Our domestic violence stats won’t change until we stop giving abusive men a by-ball
Geoffrey Boycott’s knighthood is an insult to the battered victims of this sickening abuse, says Fionola Meredith
Poor old Geoffrey Boycott is down in the mouth. There he was, all excited to receive a knighthood in Theresa May’s honours list, when the experience was “soured” — in Boycott’s own phrase — by unpleasant questions about his past. A load of pesky women started chittering away, intent on flagging up the veteran cricketer’s 1998 conviction, in France, for assaulting his ex-girlfriend, Margaret Moore.
Honestly, the things a man has to put up with.
I mean, why drag all this up now, just when Boycott is planning what top hat to wear to the palace? It’s ancient history — stuff that happened years ago. Besides, he didn’t do anything wrong. As he said before, the woman slipped and fell, after flying into a rage because he refused to marry her.
And then the French insisted on presuming him guilty rather than innocent, which is the kind of thing they do in France, and a good reason for voting to leave the EU.
As for the chief executive of Women’s Aid, Adina Claire, claiming that his knighthood was “extremely disappointing”, because it sends the message that domestic abuse is not taken seriously as a crime, Boycott took a firm line. You have to, with the ladies. He told the BBC Radio 4 Today programme presenter Martha Kearney: “I don’t give a toss about her, love.”
Okay. Let’s leave the bizarre precincts of Geoffrey-world, in which he is the injured party, an oppressed, victimised and unfairly maligned Brexiteer, and deal with the reality.
Boycott was found guilty of a foul crime, fined £5,000 and given a suspended jail sentence. The trial — which, contrary to Boycott’s nonsense claims, operated on the presumption of innocence, just like in the UK — heard that he pinned Moore down in a hotel room and punched her in the face 20 times before checking out and leaving her to pay the bill. Visual evidence showed her with a swollen, bruised face.
The public prosecutor Jean-Yves Duval at the trial rejected Boycott’s defence that Ms Moore fell, saying the injuries were “absolutely incompatible” with an accident. Quite clearly, the court agreed.
And what does the soon-to-be Sir Geoffrey say when confronted with the truth, and its consequences? Nah. Couldn’t give a toss. He couldn’t have been more contemptuous and dismissive.
I wonder how his words sounded to the hundreds of thousands of women — and some men — who have ended up with a face that looked like Margaret Moore’s when Boycott was finished with her?
Honouring sportsmen who abuse women is indefensible.

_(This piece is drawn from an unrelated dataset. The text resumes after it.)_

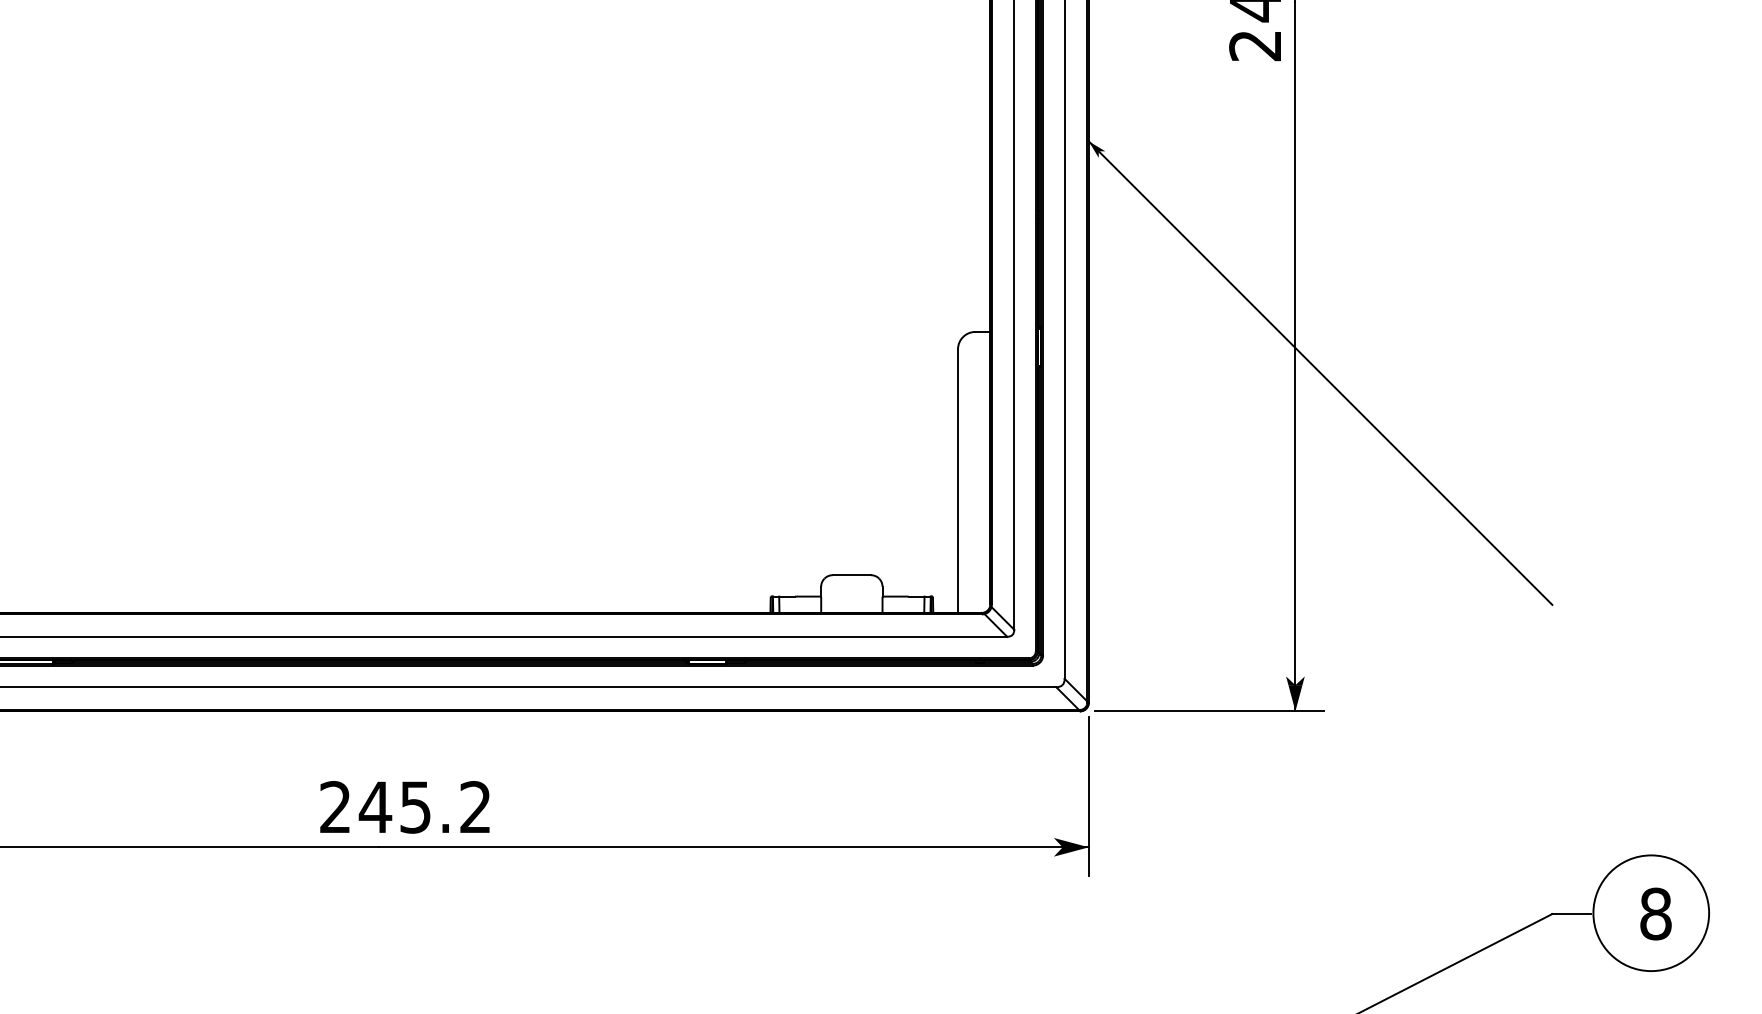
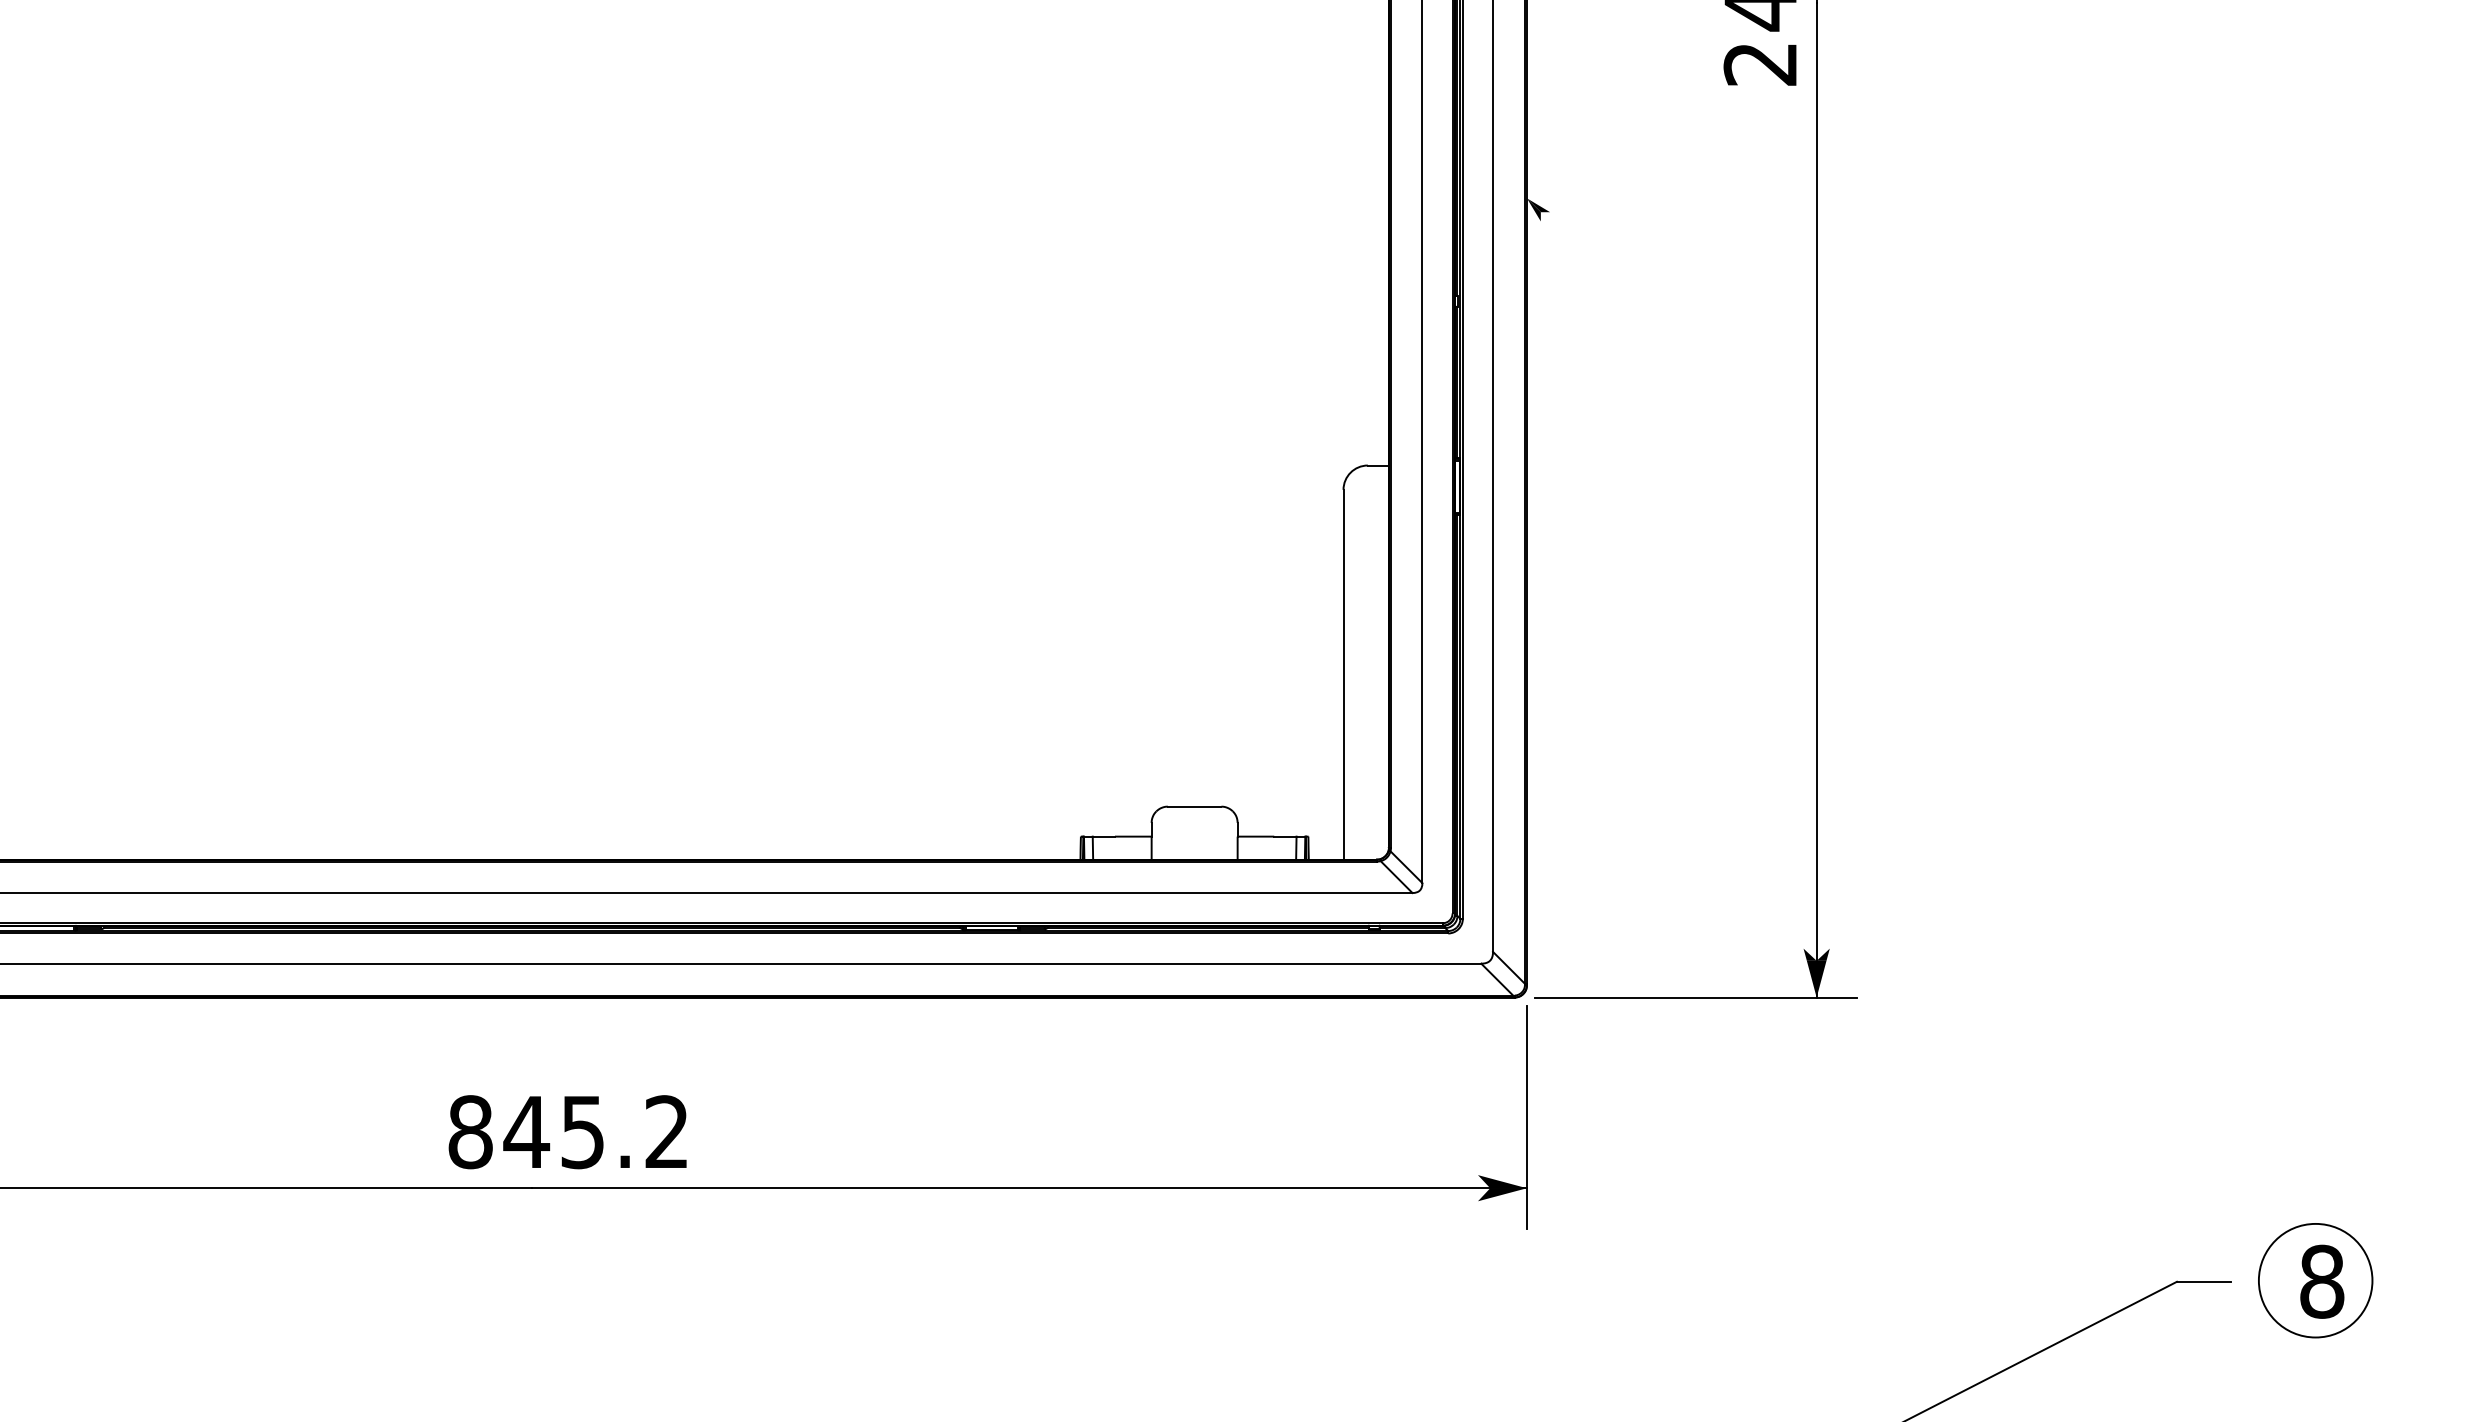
line: (1320, 372) -> (1851, 522), removed
text: (335, 807) -> (470, 1132), 245.2 -> 845.2
circle: (1651, 913) -> (2315, 1281), size x0.7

It’s grotesque.
Because it tells victims that their terror, their misery, their life sentence, matters less than the famous man’s prodigious ability with a bat or a ball.
It tells the terrified children of abused mothers that mum’s battered face is less important than winning a game.
It’s all the more incredible that Theresa May took the decision to bestow a knighthood on Boycott, given that she introduced a landmark Domestic Abuse Bill to parliament earlier this year.
It appears that May, like many others, is able to draw some magical distinction in her own mind between the man who she idolised since childhood as a cricketing hero and the man who assaults his partner and then claims that he is the victim.
But they are one and the same man. You can’t celebrate one side of him and condemn the other. Prodigious talent on the field can never erase the fact that Boycott is a convicted woman-beater — a fact that should automatically disqualify him from a knighthood.
Here in Northern Ireland, we have an obscene problem with domestic abuse. It stenches to high heaven. The scale of it is mind-boggling.
The PSNI recorded 31,682 incidents between April 1, 2018 and March 31, 2019 — the largest number of abuse reports in a single year. And that’s just the incidents that got reported.
So what did we do to honour our own famous wife-beater George Best? We gave him what amounted to a state funeral and named Belfast City Airport after him.
That’s how much we care about those tens of thousands domestic violence victims, each with their own hidden story of vicious abuse. Sorry ladies, but he was a beloved and brilliant footballer. That counts for much more than your pain.
I believe that the national disgrace of our domestic violence figures will never decline until society stops giving abusive men a by-ball, putting them on a pedestal and discounting their crimes as less significant than their talent.
We have a crucial decision to make. Do we, or don’t we, give a toss?